The callers phoned the 89-year-old Akron woman nine times within one week. She didn’t bite on the scam, but worries that others could become victims.
The callers will tell people that they have won a lottery or a prize. Winners usually only need to send some money to cover the shipping or the taxes.
Some of the scammers also try this via a letter with a cashier’s check. Just deposit the check and send some back to them and “keep” the rest as your winnings. But of course, the joke is on you when the check is deemed counterfeit and you are held responsible for the amount.
There are educational tips available from the Federal Trade Commission. The FTC has a consumer website at www.consumer.ftc.gov, full of useful tips and alerts.
You can also sign up for an email alert on scams. Meanwhile:
• Throw away any offer asking you to pay for a prize or a gift. If you are called, hang up. Anything given free is something you shouldn’t have to pay for.
• Don’t enter any foreign lotteries, even for fun. It’s illegal to play a foreign lottery through the mail or the telephone, and most foreign lottery and sweepstakes solicitations are phony.
• Never agree to deposit a check from someone you don’t know. The check will bounce, and you’ll owe your bank the money you withdrew. By law, banks must make the funds from deposited checks available within a day or two, but it can take weeks to uncover a counterfeit check. It may seem that the check has cleared and that the money is in your account, but you’re responsible for the checks you deposit. If a check turns out to be a fake, you owe the bank the money you withdrew based on that check.
• Never wire money to someone you don’t know. Wiring money is like sending cash; you can’t trace it — and once it’s sent, you can’t get it back.
Fake text scam
Another scam highlighted recently by the FTC is the following:
You get a text message claiming your email account has been hacked. The message asks you to text back in order to reactivate your account. Has your account really been hacked, or is this a scam?
The scammers who sent the message want to take advantage of your computer security concerns in order to get your personal information.

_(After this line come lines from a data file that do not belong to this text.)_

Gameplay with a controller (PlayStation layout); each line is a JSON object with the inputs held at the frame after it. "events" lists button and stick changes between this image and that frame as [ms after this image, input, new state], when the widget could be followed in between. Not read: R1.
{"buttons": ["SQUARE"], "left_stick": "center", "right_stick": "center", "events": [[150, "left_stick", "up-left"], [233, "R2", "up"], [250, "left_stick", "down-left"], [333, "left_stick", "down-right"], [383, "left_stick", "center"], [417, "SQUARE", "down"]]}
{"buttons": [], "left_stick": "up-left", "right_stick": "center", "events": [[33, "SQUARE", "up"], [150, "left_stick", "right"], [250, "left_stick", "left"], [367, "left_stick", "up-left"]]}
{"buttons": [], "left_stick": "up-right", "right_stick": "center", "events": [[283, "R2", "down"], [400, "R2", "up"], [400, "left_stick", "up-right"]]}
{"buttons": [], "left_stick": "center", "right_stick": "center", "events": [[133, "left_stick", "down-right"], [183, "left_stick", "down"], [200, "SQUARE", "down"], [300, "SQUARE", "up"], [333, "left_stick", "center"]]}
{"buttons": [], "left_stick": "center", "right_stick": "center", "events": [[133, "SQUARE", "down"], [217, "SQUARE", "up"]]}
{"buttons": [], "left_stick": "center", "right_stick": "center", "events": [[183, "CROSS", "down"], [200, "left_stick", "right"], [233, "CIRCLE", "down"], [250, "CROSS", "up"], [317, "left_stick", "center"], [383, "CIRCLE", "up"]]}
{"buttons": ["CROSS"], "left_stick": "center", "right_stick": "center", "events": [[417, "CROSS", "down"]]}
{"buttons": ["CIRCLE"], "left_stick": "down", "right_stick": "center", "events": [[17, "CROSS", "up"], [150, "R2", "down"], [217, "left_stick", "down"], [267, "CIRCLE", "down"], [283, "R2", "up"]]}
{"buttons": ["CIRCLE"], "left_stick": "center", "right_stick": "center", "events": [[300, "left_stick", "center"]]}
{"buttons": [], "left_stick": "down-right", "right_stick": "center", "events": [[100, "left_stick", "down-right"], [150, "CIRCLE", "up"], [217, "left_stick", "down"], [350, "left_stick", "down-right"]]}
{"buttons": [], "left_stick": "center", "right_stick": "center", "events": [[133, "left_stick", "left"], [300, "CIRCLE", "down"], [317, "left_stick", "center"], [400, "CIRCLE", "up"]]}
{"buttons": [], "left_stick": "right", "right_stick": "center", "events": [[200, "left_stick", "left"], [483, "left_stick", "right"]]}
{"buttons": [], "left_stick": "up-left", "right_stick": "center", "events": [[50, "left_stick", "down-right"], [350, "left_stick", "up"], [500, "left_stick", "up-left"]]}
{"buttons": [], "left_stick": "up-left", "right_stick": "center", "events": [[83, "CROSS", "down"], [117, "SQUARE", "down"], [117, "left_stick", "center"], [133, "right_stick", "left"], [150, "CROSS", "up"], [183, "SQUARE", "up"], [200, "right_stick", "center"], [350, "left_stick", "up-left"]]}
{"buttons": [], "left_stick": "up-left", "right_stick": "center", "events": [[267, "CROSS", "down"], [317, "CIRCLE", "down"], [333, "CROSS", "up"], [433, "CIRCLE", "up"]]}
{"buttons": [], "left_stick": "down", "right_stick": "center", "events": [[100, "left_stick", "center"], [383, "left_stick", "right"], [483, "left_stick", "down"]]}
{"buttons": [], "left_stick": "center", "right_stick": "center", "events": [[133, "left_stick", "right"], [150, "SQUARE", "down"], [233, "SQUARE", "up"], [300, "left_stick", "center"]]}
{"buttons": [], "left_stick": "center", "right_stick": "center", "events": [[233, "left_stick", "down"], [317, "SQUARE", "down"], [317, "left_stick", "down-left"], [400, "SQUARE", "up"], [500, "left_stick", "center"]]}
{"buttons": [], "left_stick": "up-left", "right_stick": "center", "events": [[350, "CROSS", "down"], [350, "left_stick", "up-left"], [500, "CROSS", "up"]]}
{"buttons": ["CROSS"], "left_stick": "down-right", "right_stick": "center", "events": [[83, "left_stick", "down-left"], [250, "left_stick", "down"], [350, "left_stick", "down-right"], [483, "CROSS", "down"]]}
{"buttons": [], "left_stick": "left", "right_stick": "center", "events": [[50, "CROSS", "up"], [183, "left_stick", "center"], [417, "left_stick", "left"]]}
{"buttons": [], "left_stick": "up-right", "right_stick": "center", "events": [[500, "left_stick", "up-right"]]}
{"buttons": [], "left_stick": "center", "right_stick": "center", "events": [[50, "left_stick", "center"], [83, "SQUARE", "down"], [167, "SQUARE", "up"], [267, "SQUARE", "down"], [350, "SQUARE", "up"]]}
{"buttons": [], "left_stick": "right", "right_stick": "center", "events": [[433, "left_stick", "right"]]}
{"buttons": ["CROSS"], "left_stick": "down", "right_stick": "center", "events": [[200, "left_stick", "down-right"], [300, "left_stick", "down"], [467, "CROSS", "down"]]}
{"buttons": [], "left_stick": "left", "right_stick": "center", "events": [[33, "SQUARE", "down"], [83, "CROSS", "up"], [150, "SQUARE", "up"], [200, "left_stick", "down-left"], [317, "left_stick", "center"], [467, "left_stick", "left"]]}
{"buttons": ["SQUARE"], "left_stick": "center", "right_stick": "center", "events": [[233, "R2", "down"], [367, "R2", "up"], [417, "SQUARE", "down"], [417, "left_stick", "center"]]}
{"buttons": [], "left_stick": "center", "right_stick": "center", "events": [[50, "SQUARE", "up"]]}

If you’ve received such a text message:
• Don’t text back. Legitimate companies won’t ask you to verify your identity through unsecure channels, such as text or email.
• Don’t click on any links within the message. Links can install malware on your device, and take you to spoof sites to try to get your information.
• Report the message to your cellphone carrier’s spam text reporting number. If you’re an AT&T, T-Mobile, Verizon, Sprint or Bell customer, you can forward the text to 7726 (SPAM) for free.
• File a complaint with the Federal Trade Commission at 877-382.4357 or at www.ftc.gov.